## WORK REQUIRED:
It would help if you retyped the data exactly, leaving out the pictures.

═══ DATASET RECORDS

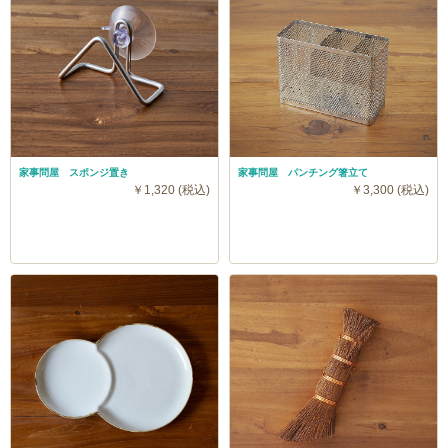
家事問屋 スポンジ置き
家事問屋 パンチング箸立て
￥1,320 (税込)
￥3,300 (税込)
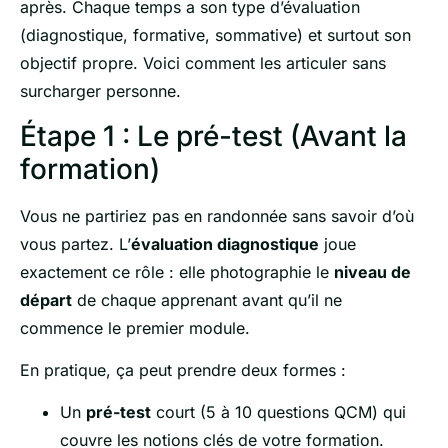
après. Chaque temps a son type d’évaluation
(diagnostique, formative, sommative) et surtout son
objectif propre. Voici comment les articuler sans
surcharger personne.
Étape 1 : Le pré-test (Avant la
formation)
Vous ne partiriez pas en randonnée sans savoir d’où
vous partez. L’
évaluation diagnostique
joue
exactement ce rôle : elle photographie le
niveau de
départ
de chaque apprenant avant qu’il ne
commence le premier module.
En pratique, ça peut prendre deux formes :
Un
pré-test
court (5 à 10 questions QCM) qui
couvre les notions clés de votre formation.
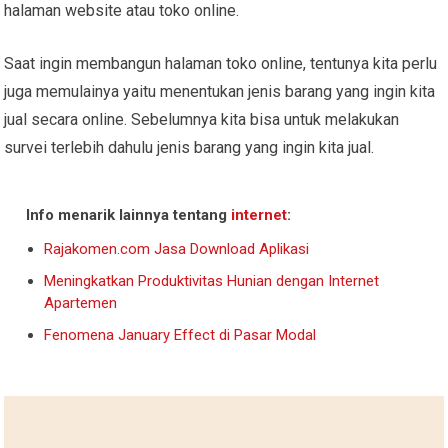
halaman website atau toko online.
Saat ingin membangun halaman toko online, tentunya kita perlu
juga memulainya yaitu menentukan jenis barang yang ingin kita
jual secara online. Sebelumnya kita bisa untuk melakukan
survei terlebih dahulu jenis barang yang ingin kita jual.
Info menarik lainnya tentang
internet
:
Rajakomen.com Jasa Download Aplikasi
Meningkatkan Produktivitas Hunian dengan Internet
Apartemen
Fenomena January Effect di Pasar Modal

══════

## RESULT OF THE EXERCISE:
家事問屋 スポンジ置き
家事問屋 パンチング箸立て
￥1,320 (税込)
￥3,300 (税込)
après. Chaque temps a son type d’évaluation
(diagnostique, formative, sommative) et surtout son
objectif propre. Voici comment les articuler sans
surcharger personne.
Étape 1 : Le pré-test (Avant la
formation)
Vous ne partiriez pas en randonnée sans savoir d’où
vous partez. L’
évaluation diagnostique
joue
exactement ce rôle : elle photographie le
niveau de
départ
de chaque apprenant avant qu’il ne
commence le premier module.
En pratique, ça peut prendre deux formes :
Un
pré-test
court (5 à 10 questions QCM) qui
couvre les notions clés de votre formation.
halaman website atau toko online.
Saat ingin membangun halaman toko online, tentunya kita perlu
juga memulainya yaitu menentukan jenis barang yang ingin kita
jual secara online. Sebelumnya kita bisa untuk melakukan
survei terlebih dahulu jenis barang yang ingin kita jual.
Info menarik lainnya tentang
internet
:
Rajakomen.com Jasa Download Aplikasi
Meningkatkan Produktivitas Hunian dengan Internet
Apartemen
Fenomena January Effect di Pasar Modal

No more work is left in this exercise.